Among the culturally diverse families who inhabit the play’s New York tenement block, none is more ill-starred than the Maurrant family. Anna (Elena Ferrari in a powerful vocal performance) is locked in a loveless marriage to Frank (Geof Dolton, unhinged and dangerous). The burgeoning relationship between their daughter Rose and Jewish neighbour Sam gives rise to a certain amount of family tension, although that is as nothing compared to Anna’s dangerous infatuation with the milkman… The Young Vic cast is strong throughout and everyone, from the principals to the superbly disciplined ensemble of local schoolchildren, makes a valuable contribution to the period atmosphere. Amid the excellence an unnervingly accomplished triple-threat performance by 12-year-old Tyler Fagan stands out, as do the dynamic dance pairing of John Moabi and Kate Nelson and the touching duo of young lovers, Paul Curievici and Susanna Hurrell. All the company’s operatic singers place the vocal needs of character ahead of technical rectitude and every one of them is ready to dip into a musical theatre style when it serves the action.
The decision not to amplify the voices should present no problem for these trained singers, but their sharing the stage with the excellent if clumsily named Southbank Sinfonia Touring makes it one. Weill would have expected his players to be concealed in an orchestra pit, yet at the Young Vic the wind and brass are paraded for all to see – and to hear with absolute clarity. Tim Murray tames the band wherever possible, although in raucous ensembles such as the opening number, ‘Ain’t It Awful, the Heat’, there is only so much he can do, for the alumni from the 2010 Southbank Sinfonia throw themselves into Weill’s world with stylish panache.

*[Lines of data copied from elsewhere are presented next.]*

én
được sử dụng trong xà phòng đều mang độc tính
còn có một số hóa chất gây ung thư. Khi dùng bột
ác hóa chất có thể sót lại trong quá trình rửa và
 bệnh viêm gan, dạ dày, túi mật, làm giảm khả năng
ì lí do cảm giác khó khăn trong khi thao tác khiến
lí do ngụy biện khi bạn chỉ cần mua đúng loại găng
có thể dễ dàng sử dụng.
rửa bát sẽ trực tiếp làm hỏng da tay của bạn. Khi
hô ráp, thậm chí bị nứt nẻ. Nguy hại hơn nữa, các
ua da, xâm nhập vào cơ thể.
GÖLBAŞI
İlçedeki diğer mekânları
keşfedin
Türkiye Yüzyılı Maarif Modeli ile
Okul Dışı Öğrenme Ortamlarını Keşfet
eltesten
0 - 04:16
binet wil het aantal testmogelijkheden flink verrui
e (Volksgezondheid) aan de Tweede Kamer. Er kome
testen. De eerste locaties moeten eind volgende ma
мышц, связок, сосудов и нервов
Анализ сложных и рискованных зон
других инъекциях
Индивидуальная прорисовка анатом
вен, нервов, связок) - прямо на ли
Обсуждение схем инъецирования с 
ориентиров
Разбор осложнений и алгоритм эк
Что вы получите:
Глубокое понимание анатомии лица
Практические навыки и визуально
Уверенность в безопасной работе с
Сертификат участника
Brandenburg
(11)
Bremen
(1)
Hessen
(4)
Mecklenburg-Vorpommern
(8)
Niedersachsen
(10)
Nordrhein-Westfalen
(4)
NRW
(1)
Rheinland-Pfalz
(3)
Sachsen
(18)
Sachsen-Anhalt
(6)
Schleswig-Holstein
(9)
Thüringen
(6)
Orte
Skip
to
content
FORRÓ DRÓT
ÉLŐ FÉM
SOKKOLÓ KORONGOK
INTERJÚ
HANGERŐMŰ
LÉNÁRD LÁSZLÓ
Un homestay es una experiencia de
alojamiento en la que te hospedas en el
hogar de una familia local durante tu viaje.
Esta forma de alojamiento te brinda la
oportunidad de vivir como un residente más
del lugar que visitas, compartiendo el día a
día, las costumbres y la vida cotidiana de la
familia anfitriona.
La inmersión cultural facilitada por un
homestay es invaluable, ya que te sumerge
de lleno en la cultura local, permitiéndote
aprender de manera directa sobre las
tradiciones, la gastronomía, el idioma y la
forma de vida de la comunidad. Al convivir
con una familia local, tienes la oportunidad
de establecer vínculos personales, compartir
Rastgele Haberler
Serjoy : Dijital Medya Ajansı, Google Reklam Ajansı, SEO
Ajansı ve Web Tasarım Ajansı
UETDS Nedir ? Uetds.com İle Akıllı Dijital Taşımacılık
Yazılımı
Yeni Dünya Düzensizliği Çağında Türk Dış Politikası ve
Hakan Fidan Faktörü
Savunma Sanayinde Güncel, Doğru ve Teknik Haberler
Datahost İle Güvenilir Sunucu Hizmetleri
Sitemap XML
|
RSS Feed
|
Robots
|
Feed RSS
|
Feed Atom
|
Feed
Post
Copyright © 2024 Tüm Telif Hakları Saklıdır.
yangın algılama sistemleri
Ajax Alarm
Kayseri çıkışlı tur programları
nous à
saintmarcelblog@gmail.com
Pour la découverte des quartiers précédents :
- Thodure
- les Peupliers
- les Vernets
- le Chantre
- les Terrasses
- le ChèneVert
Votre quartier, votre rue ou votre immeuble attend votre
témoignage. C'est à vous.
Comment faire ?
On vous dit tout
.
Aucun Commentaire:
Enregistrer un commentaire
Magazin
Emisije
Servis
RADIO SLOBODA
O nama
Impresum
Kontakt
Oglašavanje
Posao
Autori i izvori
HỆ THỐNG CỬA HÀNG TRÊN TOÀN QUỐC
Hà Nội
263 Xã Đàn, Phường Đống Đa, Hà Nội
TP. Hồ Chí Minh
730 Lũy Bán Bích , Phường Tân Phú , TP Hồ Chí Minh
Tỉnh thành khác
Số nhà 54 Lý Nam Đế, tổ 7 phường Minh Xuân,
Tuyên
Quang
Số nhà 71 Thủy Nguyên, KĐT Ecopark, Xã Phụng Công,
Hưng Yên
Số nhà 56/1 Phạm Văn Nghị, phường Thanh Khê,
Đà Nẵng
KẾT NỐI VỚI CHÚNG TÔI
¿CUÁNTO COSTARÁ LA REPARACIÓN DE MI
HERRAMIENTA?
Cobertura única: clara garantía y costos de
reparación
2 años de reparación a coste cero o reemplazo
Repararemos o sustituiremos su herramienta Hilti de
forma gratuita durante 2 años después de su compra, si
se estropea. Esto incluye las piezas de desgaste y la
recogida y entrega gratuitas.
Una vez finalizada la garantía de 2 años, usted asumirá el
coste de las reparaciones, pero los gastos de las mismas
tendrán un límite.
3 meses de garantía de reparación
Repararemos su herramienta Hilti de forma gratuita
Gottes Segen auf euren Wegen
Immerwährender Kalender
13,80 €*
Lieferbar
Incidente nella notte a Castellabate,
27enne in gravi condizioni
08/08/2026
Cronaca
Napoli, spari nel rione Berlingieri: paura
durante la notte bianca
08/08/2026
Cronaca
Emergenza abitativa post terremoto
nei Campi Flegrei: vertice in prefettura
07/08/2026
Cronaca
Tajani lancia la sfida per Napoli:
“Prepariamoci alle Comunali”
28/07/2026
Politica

Weill, Rice and the librettist Langston Hughes wrote their opera-musical just as the carousel of change was cranking up in post-war America. Although references to “free love, divorce and birth control” may have scandalised contemporary ears, within ten years another slow-burning tenement tale would roam the same New York sidewalks and explode even more unforgettably. Yet for all that West Side Story is a great work, it cannot match the heart and compassion of Street Scene nor hold a candle to its truthfulness.